Large vendors such as Cisco, IBM, HP, etc. have gone through several years of heavy development and acquisition to modernize their security portfolios. Today major offerings include malware protection, intrusion detection, anomaly detection and mitigation, and programmable policies combined into single appliances. This advance has created multiple disciplines within security, from policy engineer through infrastructure security engineer to security analyst.
At this time the highest-growth sector in security is CyberSecurity, the art of analyzing the threat. No longer are companies taking a purely reactive approach: they are now taking a proactive approach.
In addition to standard corporate security policies, BYOD devices require a complex and jointly-owned personal and corporate policy strategy.
Security for wired and wireless devices differs in approach and technologies used, and the requirement to protect all the billions of devices being connected through IoT/IoE will make this an in-demand field for many years to come.

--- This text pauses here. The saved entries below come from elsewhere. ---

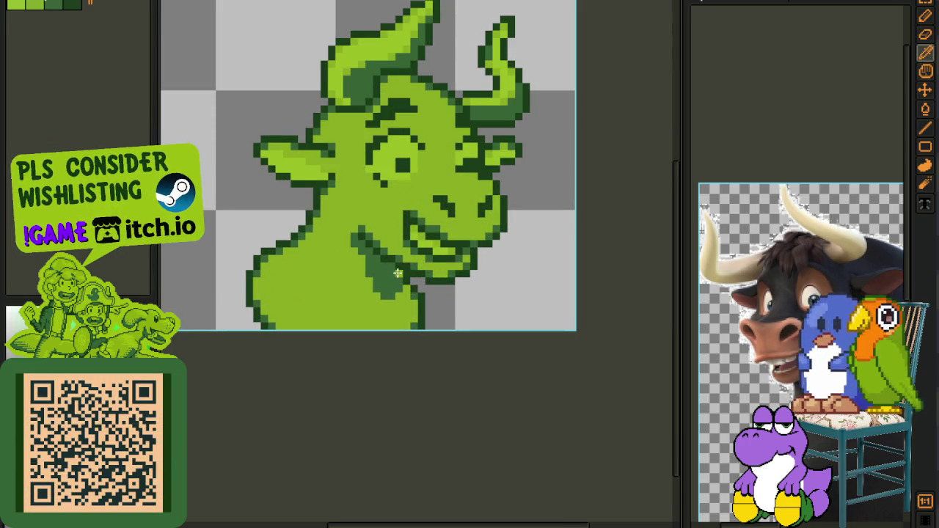
pyautogui.scroll(-2, 398, 277)
pyautogui.press('i')
pyautogui.scroll(-1, 441, 287)
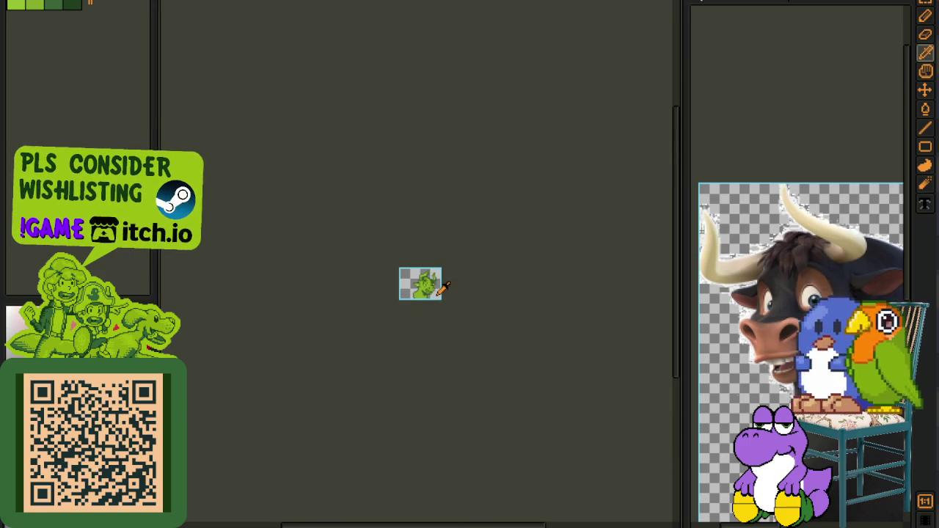
pyautogui.scroll(1, 453, 288)
pyautogui.press('ctrl+s')
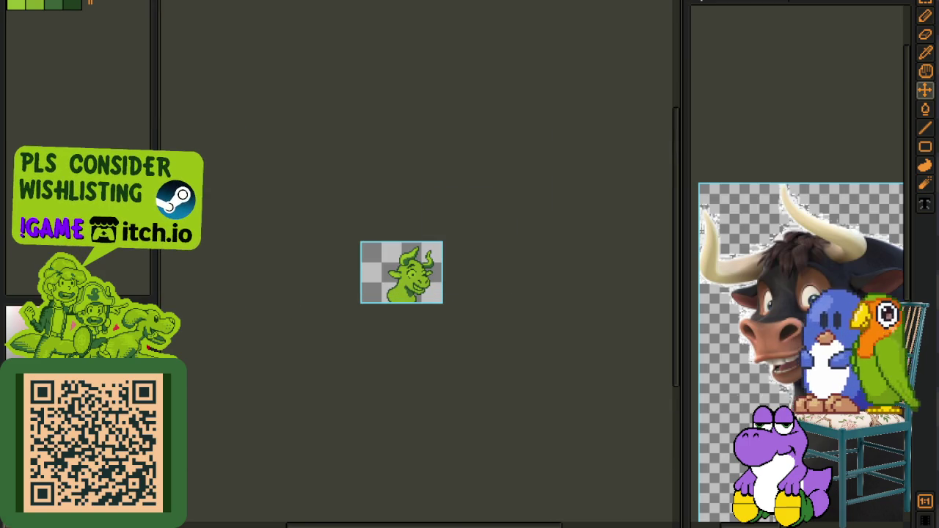
# Recentre the bull and add a new Layer 3 above Layer 2
pyautogui.moveTo(215, 484); pyautogui.dragTo(194, 473)
pyautogui.press('i')
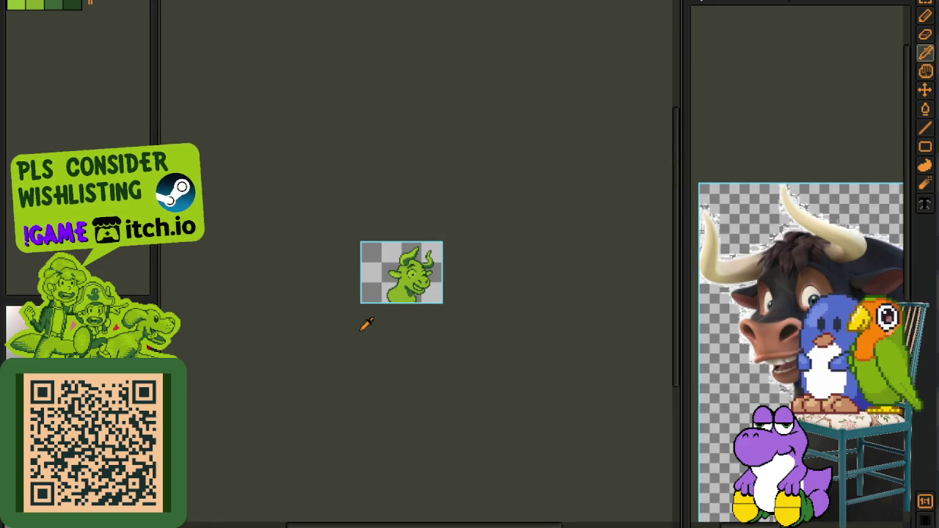
pyautogui.scroll(1, 363, 323)
pyautogui.scroll(1, 363, 323)
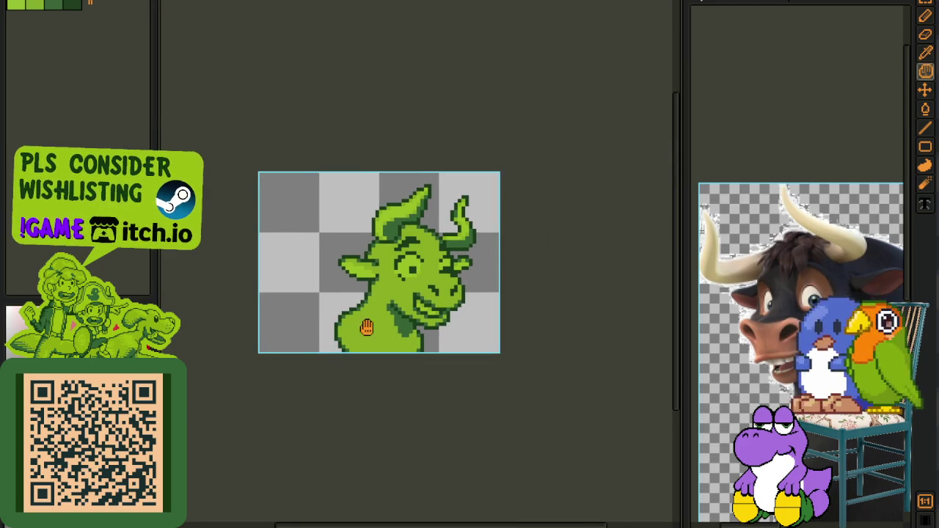
pyautogui.moveTo(361, 317); pyautogui.dragTo(335, 323)
pyautogui.press('Tab')
pyautogui.scroll(1, 301, 346)
pyautogui.click(227, 460)
pyautogui.rightClick(227, 465)
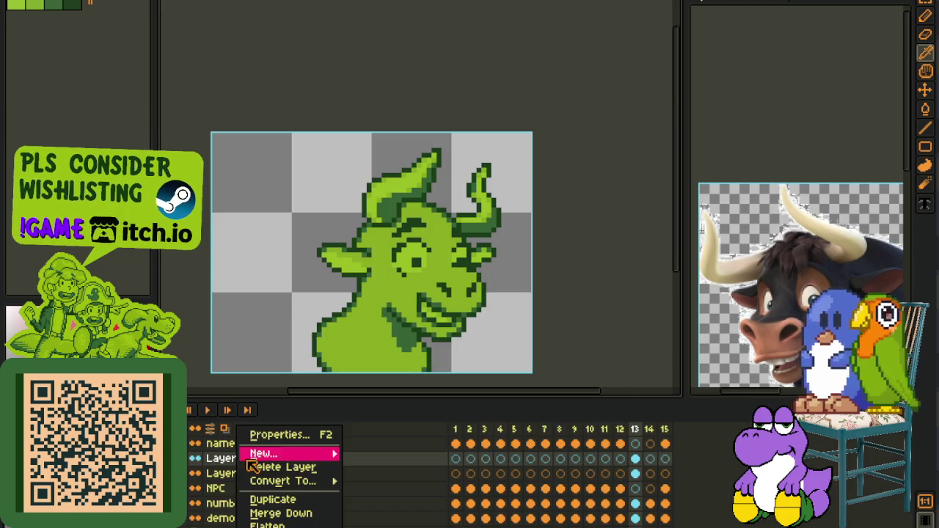
pyautogui.click(367, 450)
pyautogui.press('Tab')
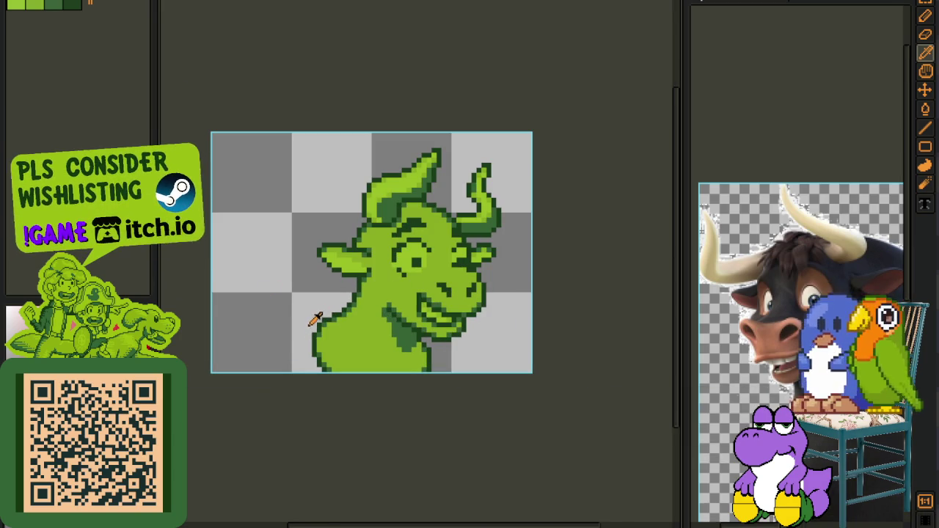
# Place a red guide pixel on the neck's left outline
pyautogui.scroll(3, 325, 369)
pyautogui.moveTo(325, 369); pyautogui.dragTo(342, 296)
pyautogui.click(317, 247)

There are many people throughout the market serving in senior roles in the server field that began as CompTIA A+ or Microsoft MCSA but, at the entry level, there is far more competition and less job security. Today, there is very little need for an employee that can put together a PC from parts, because most corporations have large purchase agreements with vendors such as Dell and Lenovo to provide complete systems. In addition, the emerging trends for corporations today are described in what the industry calls BYOD (Bring Your Own Device). BYOD began a number of years ago with the introduction of the iPad as a predominant employee end-device which has developed, over the years, to encompass an array of end-user devices. Since most corporations cannot fight this trend they are widely embracing it.
By way of example, recently one of the major world-leading technology companies has almost completely stopped issuing laptops to its employees. Instead, employees receive a stipend to purchase their own. As a result, the predominant devices in this particular company have become Mac laptops and iPads. This same trend is happening everywhere throughout corporate America and is growing at a rapid pace.
Within the server world, the trend is moving towards heavy virtualization. This began in mid-2008 with the introduction of VMware and required that a server engineer needed to be skilled in multiple operating systems such as Microsoft, Linux, VMware and Citrix to stand out and remains true today. From a skill-set perspective, the more desirable skill in this market is to be a well-rounded server admin, who is familiar with multiple enterprise systems. As part of the BYOD and Virtualization trends, many companies are rapidly expanding their support of Virtual Desktop Infrastructure (VDI) – you buy your own laptop and then connect to VMware/Citrix where you will load a corporate version of Windows.
This is an attempt to merge the wild west of BYOD with the traditional corporate-owned device. The other major trend in this area is that Cisco is now the leader in many sectors of server sales, which occurred as a result of a launch in 2008 of the Cisco UCS server family. Cisco created a paradigm shift by merging server hardware with networking and storage, thus creating a single converged system. Today, the engineer responsible for that system must be cross-skilled in multiple server technologies, networking, and storage. The same applies to IBM and HP where all three major players are doing the same thing.
Related Industry Certifications
In summary, trying to get an entry level job, in the ever changing IT industry is difficult if the candidate chooses the wrong certifications, or none at all, to go with their limited experience. It is better for them to determine where they want to be in 5 years time and aim for certifications that will help them achieve their goal.
Looking at the numbers, more than 75% of IT engineers in the US hold at least 1 industry certification and, of those, most hold 2-3 certifications.
It is definitely worth making the effort to earn IT industry certifications: for the same job role, engineers who possess certifications, when compared with engineers who have no certifications, earn salaries that are approximately 20% higher!